Should violent criminals in our ravaged society be hanged by the neck to pay for their crimes?
For some‚ this is justice.
For others‚ it’s an act of barbarism that simply reinforces the violence in a society.
And still for others‚ it is a hideous ghost from the gallows of apartheid where people were hanged simply for their political affiliation.
It is not a comfortable question‚ but one which sits on the lips of many South Africans outraged by how murder‚ rape‚ gang rape and violent assault have become a norm in society.
Now‚ the Institute for Race Relations has just released a report that says four of the five main arguments against capital punishment can be debated without conclusion — but it is the “possibility of error” that really cements capital punishment as a “no go” area.
IRR security analyst Kerwin Lebone said: “Almost 500‚000 people have been murdered by violent criminals since 1994. Many more have been maimed‚ otherwise injured‚ or traumatised.
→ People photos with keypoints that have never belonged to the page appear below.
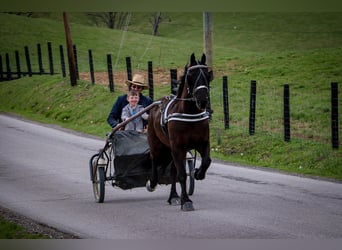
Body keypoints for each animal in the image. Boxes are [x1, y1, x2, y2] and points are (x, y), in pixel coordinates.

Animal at [146, 52, 212, 211]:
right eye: (191, 75)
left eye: (208, 74)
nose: (203, 100)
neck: (189, 113)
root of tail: (156, 105)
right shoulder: (177, 147)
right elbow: (182, 175)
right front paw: (186, 201)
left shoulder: (202, 143)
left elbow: (206, 160)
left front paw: (198, 173)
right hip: (156, 142)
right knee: (154, 158)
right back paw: (153, 182)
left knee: (173, 171)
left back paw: (174, 196)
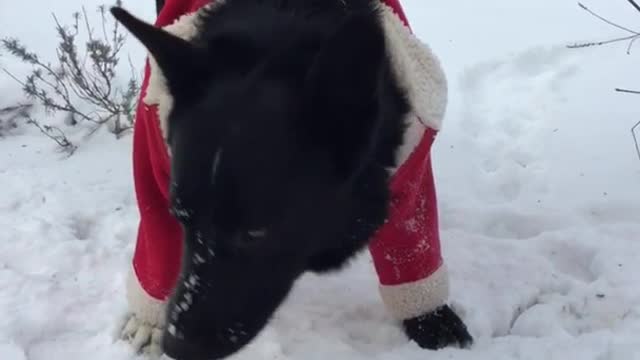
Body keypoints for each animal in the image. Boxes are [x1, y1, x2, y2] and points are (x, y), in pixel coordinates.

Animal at [110, 1, 470, 358]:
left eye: (255, 233)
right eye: (181, 217)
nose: (176, 347)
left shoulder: (410, 164)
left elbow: (411, 247)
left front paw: (432, 321)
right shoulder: (154, 159)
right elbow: (157, 243)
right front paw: (148, 322)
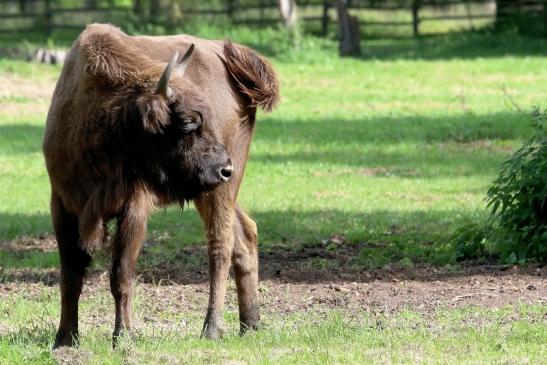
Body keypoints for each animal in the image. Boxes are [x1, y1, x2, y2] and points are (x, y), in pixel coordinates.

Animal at [43, 23, 280, 346]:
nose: (224, 169)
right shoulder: (63, 204)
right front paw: (65, 339)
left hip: (217, 192)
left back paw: (212, 328)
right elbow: (70, 276)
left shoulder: (134, 207)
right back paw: (250, 324)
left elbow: (121, 275)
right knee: (245, 234)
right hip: (211, 190)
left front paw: (123, 337)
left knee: (220, 246)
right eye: (188, 121)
It must be expected that the society might ask questions of the wisdom of having abandoned the death penalty.”
In its research‚ the IRR tested five objections to the death penalty: That it is cruel and unusual‚ that it is a form of retribution‚ that it is arbitrary‚ that the penalty is not a deterrent to crime‚ and that an irreversible error can be made.
According to a statement released by the IRR‚ it was “able to overcome the first four objections. It found that the death penalty is not necessarily cruel and unusual. Society is entitled to a measure of retribution. The arbitrariness is not unique to that form of punishment. The international evidence is mixed but‚ in South Africa’s unique circumstances‚ the death penalty could well be a deterrent to the commission of the most cruel and violent of crimes.”
But‚ the IRR found that “the most compelling argument against the punishment was the possibility of error” – particularly in the case of the South African criminal justice system. The IRR said that‚ while a case could be made to reopen a debate into the death penalty‚ this debate would have to overcome the fifth objection to that penalty.
Barend van Niekerk‚ a fervent death penalty abolitionist‚ said in 1967 that “47% of the executions in the world were carried out in South Africa“.
According to the IRR‚ it is a figure that was “questioned but never refuted“.
Up until 1989‚ when executions were stopped in SA‚ around 4‚000 had been capitally punished in the country in the 80 preceding years.
Today‚ “technological advances (like DNA testing)” could reduce the risk of error‚ as could “better police and prosecutorial procedures“.
However‚ even if all precautions were taken‚ “the risk of error might be lessened but could never be completely avoided“.
In conclusion‚ the IRR said that British politician Gerald Gardiner had summed up in 1964 a principle which still sticks: “Human beings who are not infallible ought not to choose a form of punishment which is irreparable.”